Penso si riferisca alle info page. 

Non centra molto  :Wink:  ma vediamo se il diretto interessato sa spiegarci meglio quello che voleva dire  :Smile: 

----------

## rota

ma dici  a me???

se cè info  a che  servve quello che stai cercaando di fare:?:

l'ideea...comuque è carina....

----------

## randomaze

 *rota wrote:*   

> se cè info  a che  servve quello che stai cercaando di fare:?:

 

O ci riferiamo a un diverso 'info' oppure il normale 'info comando' produce un risultato simile alla man page, senza possibilità di ricerca globale... rota puoi fare un esempio più pratico?

----------

## rota

si pero ai la lista...dei  man 

info

Miscellaneous:

* Groff: (groff).                       The GNU troff document formatting

                                        system.

* Rluserman: (rluserman).               GNU Readline Library API

Development

* CVS: (cvs).                           Concurrent Versions System

* CVS client/server: (cvsclient).       Describes the client/server protocol

                                        used by CVS.

* Flex: (flex).                         A fast scanner generator

* gcj-3.3: (gcj-3.3).                   Ahead-of-time compiler for the Java

                                        language

  @Arpeda non te  la prendere...non ce lo  con te...aprezzo molto quello che stai facendo...solo che sono  pignolo... :Wink: 

----------

## Arpeda

rota converrai con me che è più conveniente avere un tool che ti dice quali sono i documenti correlati ad un certo termine, piuttosto che leggerti tutti i titoli dei documenti che hai sul sistema.

Io lo uso spesso, non solo per testarlo ma anche per vedere se effettivamente può essere utile, nel senso più di una volta in chat o sui forum capita che c'è l'utente che chiede come si fa una cosa o se esiste un comando che fa una certa cosa, bhe devo ammettere che la maggior parte delle volte asd riesce a trovare una risposta  :Wink: 

@rota: le critiche sono sempre costruttive

Ps. un piccolo consiglio, ora come ora non uso nessun db, dite che vale la pena passare ad un db tipo mysql o berkleyDB? non so se avete presente le classiche tecniche di information retrieval (inverted-file), per ora il "db" che uso è un file binario gestito direttamente da me.
========================
- Cosa si chiede: Nella discussione del forum, che cosa usa per ora Arpeda come "db" invece di un database come MySQL o BerkeleyDB?

- Materiale di partenza:
========================
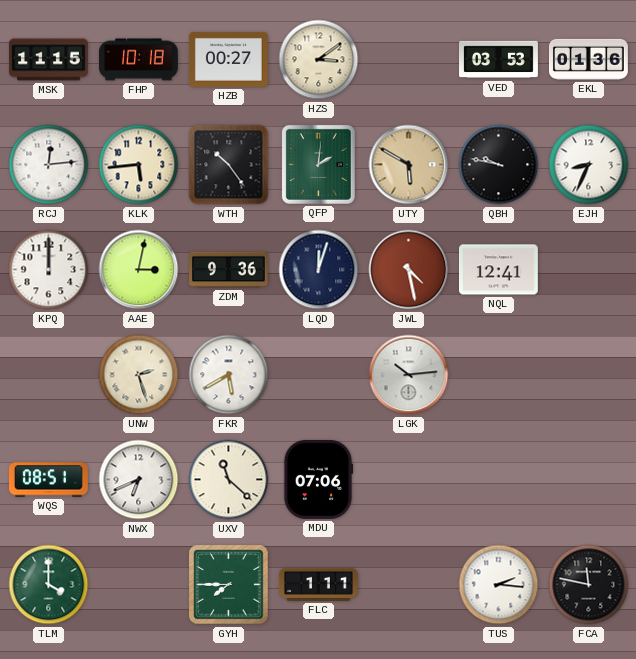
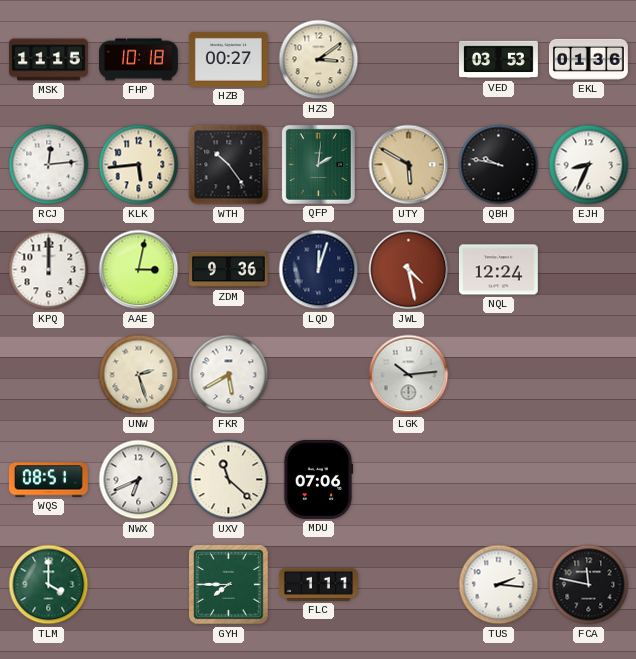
NQL: 12:41 -> 12:24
========================
- Esito del compito: Un file binario che gestisce direttamente.